У меня возникла мысль, а не почтовый ли это голубь? От долгого перелета обессилел, заметил во дворе домашних голубей, поел с ними и теперь отдыхает. Наберется немного сил и улетит.
Схватив полено, я бросил в него, но не попал. Голубь взлетел, за ним остальные, но, покружив, быстро вернулись на свои места. Чужак опять сел в сторонке.
Подошедшие ко мне товарищи согласились, что голубь — почтовый. Но чей? Не став раздумывать, я заявил:
— Чей бы он ни был, но он сбился с маршрута или устал и не сегодня-завтра улетит от нас. Может сесть на крыше дома на территории, оккупированной врагом, и попадет ему в руки.
Взяв полено, я бросил в голубя и задел его так, что он опрокинулся, но в воздух не поднялся. Кто-то из моих товарищей тоже бросил поленом. И попал. Чужак остался на крыше. Сняли его. При осмотре обнаружили на одной ножке кольцо с припаянной к нему четырех-пятимиллиметровой толщины и двухсантиметровой длины герметически закрытой трубкой. Несомненно, этот голубь нес какие-то донесения.
Быстро одевшись, я направился в отдел кадров к комбригу И. И. Свинцову. Тот кому-то позвонил и попросил меня подождать. Минут через 30—40 явился майор, взял у меня голубя и ушел. Меня отпустили в деревню, приказав никуда не отлучаться.
Я начал волноваться — не своего ли почтового голубя убил и тем задержал, а возможно, сорвал важное оперативное мероприятие. На следующий день меня вызвали в штаб и сняли официальный допрос, где, когда и почему я убил голубя, кто это видел. Товарищей же моих не допрашивали.
Мне никто не объяснил, чей это голубь, прав я или виноват. Стал ждать наказания. Но шли дни, недели, о голубе никто не вспоминал. И только в декабре того же года при вручении мне именных часов напомнили о моей удачной охоте на голубя. Значит, голубь был чужой.
Но вернусь к дням моего пребывания в штабе.

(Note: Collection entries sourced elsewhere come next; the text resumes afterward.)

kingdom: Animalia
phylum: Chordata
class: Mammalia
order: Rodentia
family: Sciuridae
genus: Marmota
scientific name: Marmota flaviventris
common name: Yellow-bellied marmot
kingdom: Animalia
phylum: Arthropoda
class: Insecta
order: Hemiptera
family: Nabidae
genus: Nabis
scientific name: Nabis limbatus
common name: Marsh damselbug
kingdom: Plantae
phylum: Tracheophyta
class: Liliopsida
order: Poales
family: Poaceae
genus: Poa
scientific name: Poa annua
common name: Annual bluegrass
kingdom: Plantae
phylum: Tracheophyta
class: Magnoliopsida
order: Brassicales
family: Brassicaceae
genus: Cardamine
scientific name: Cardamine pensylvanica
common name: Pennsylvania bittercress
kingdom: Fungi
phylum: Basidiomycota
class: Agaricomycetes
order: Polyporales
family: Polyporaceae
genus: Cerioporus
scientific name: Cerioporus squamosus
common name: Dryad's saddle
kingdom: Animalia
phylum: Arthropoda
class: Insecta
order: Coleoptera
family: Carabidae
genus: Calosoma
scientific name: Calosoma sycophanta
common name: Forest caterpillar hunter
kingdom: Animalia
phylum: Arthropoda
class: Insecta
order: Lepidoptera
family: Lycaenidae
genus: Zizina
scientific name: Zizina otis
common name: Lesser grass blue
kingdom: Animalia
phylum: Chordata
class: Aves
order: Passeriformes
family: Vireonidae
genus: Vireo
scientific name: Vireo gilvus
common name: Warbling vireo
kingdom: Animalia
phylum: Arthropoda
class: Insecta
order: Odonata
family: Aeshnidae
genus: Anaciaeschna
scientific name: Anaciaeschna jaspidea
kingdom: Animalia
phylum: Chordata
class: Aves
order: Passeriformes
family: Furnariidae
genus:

По-прежнему живу в деревне. Нас, таких резервистов, собралось пять человек. Три раза в день ходим за два-два с половиной километра в столовую военторга. Столовая в небольшой хате. Столы на четыре человека. Стоят стулья и табуретки. На столах скатерти и полевые цветы. Обслуживающий состав одет, как положено в местах общественного питания. Первое и второе подают в тарелках, а чай — в стаканах с подстаканниками. Хлеб разложен в хлебницы. Обстановка напоминает мирную жизнь, оборвавшуюся год назад.
Отчетливее представляется теперь быт бойца на передовой. Котелки, жестяные кружки, ложки за голенищами сапог, за обмотками. Воды можно напиться из стальной каски, снятой с головы. Вода невкусная, ржавая, болотная. Воздух в низких местах тяжелый.